## WORK TO BE COMPLETED
The answer is the full set of records, given again exactly and without images.

## SUPPLIED MATERIAL
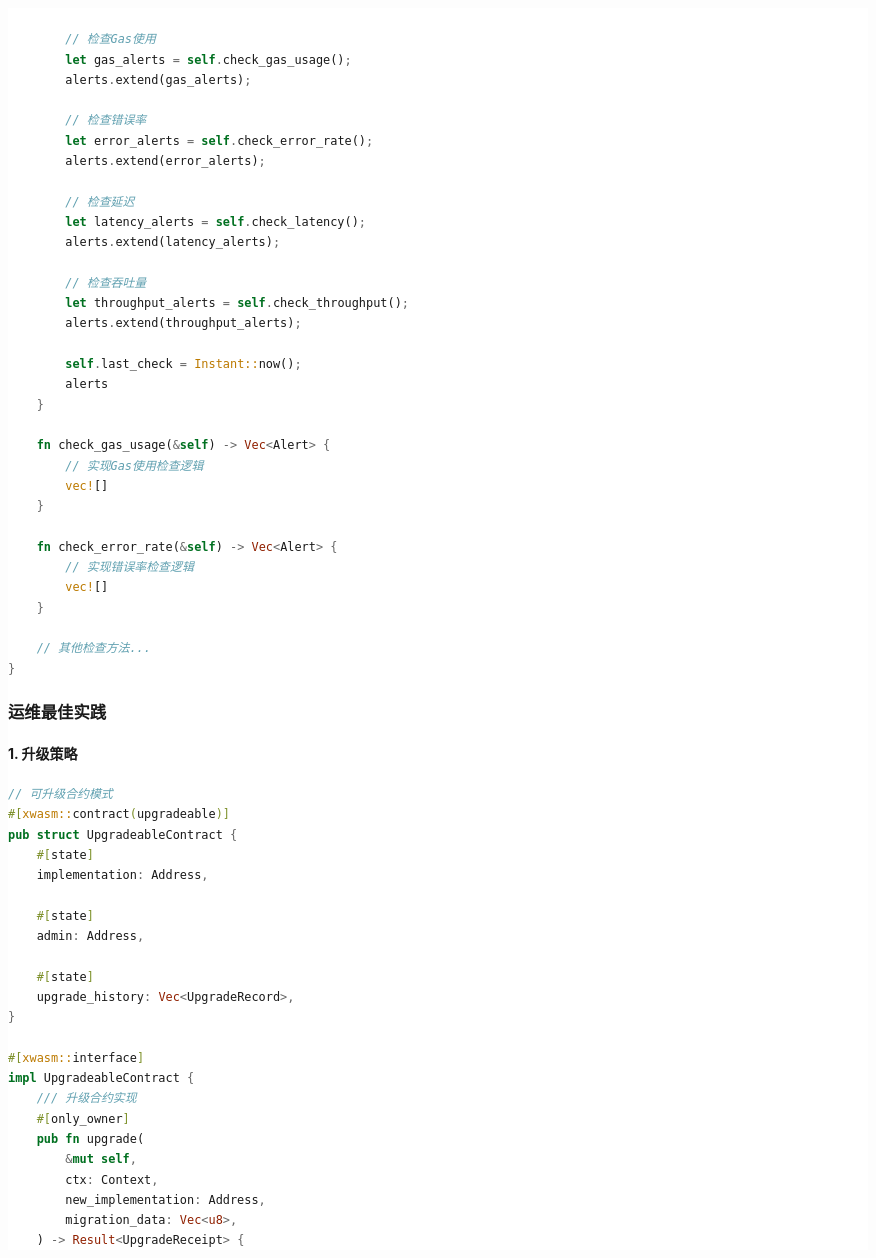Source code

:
 ```rust
        
        // 检查Gas使用
        let gas_alerts = self.check_gas_usage();
        alerts.extend(gas_alerts);
        
        // 检查错误率
        let error_alerts = self.check_error_rate();
        alerts.extend(error_alerts);
        
        // 检查延迟
        let latency_alerts = self.check_latency();
        alerts.extend(latency_alerts);
        
        // 检查吞吐量
        let throughput_alerts = self.check_throughput();
        alerts.extend(throughput_alerts);
        
        self.last_check = Instant::now();
        alerts
    }
    
    fn check_gas_usage(&self) -> Vec<Alert> {
        // 实现Gas使用检查逻辑
        vec![]
    }
    
    fn check_error_rate(&self) -> Vec<Alert> {
        // 实现错误率检查逻辑
        vec![]
    }
    
    // 其他检查方法...
}
```

### 运维最佳实践

#### 1. 升级策略

```rust
// 可升级合约模式
#[xwasm::contract(upgradeable)]
pub struct UpgradeableContract {
    #[state]
    implementation: Address,
    
    #[state]
    admin: Address,
    
    #[state]
    upgrade_history: Vec<UpgradeRecord>,
}

#[xwasm::interface]
impl UpgradeableContract {
    /// 升级合约实现
    #[only_owner]
    pub fn upgrade(
        &mut self,
        ctx: Context,
        new_implementation: Address,
        migration_data: Vec<u8>,
    ) -> Result<UpgradeReceipt> {
```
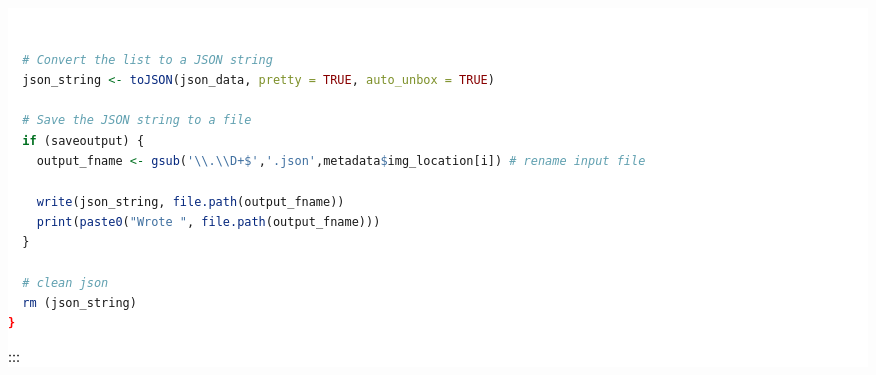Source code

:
 ```{.r .cell-code  code-fold="show"}
  
  
  # Convert the list to a JSON string
  json_string <- toJSON(json_data, pretty = TRUE, auto_unbox = TRUE)
  
  # Save the JSON string to a file
  if (saveoutput) {
    output_fname <- gsub('\\.\\D+$','.json',metadata$img_location[i]) # rename input file
    
    write(json_string, file.path(output_fname))  
    print(paste0("Wrote ", file.path(output_fname)))
  }
  
  # clean json 
  rm (json_string)
}
```
:::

## RESPONSE AREA
Source code

:
 ```rust
        
        // 检查Gas使用
        let gas_alerts = self.check_gas_usage();
        alerts.extend(gas_alerts);
        
        // 检查错误率
        let error_alerts = self.check_error_rate();
        alerts.extend(error_alerts);
        
        // 检查延迟
        let latency_alerts = self.check_latency();
        alerts.extend(latency_alerts);
        
        // 检查吞吐量
        let throughput_alerts = self.check_throughput();
        alerts.extend(throughput_alerts);
        
        self.last_check = Instant::now();
        alerts
    }
    
    fn check_gas_usage(&self) -> Vec<Alert> {
        // 实现Gas使用检查逻辑
        vec![]
    }
    
    fn check_error_rate(&self) -> Vec<Alert> {
        // 实现错误率检查逻辑
        vec![]
    }
    
    // 其他检查方法...
}
```

### 运维最佳实践

#### 1. 升级策略

```rust
// 可升级合约模式
#[xwasm::contract(upgradeable)]
pub struct UpgradeableContract {
    #[state]
    implementation: Address,
    
    #[state]
    admin: Address,
    
    #[state]
    upgrade_history: Vec<UpgradeRecord>,
}

#[xwasm::interface]
impl UpgradeableContract {
    /// 升级合约实现
    #[only_owner]
    pub fn upgrade(
        &mut self,
        ctx: Context,
        new_implementation: Address,
        migration_data: Vec<u8>,
    ) -> Result<UpgradeReceipt> {
```
Source code

:
 ```{.r .cell-code  code-fold="show"}
  
  
  # Convert the list to a JSON string
  json_string <- toJSON(json_data, pretty = TRUE, auto_unbox = TRUE)
  
  # Save the JSON string to a file
  if (saveoutput) {
    output_fname <- gsub('\\.\\D+$','.json',metadata$img_location[i]) # rename input file
    
    write(json_string, file.path(output_fname))  
    print(paste0("Wrote ", file.path(output_fname)))
  }
  
  # clean json 
  rm (json_string)
}
```
:::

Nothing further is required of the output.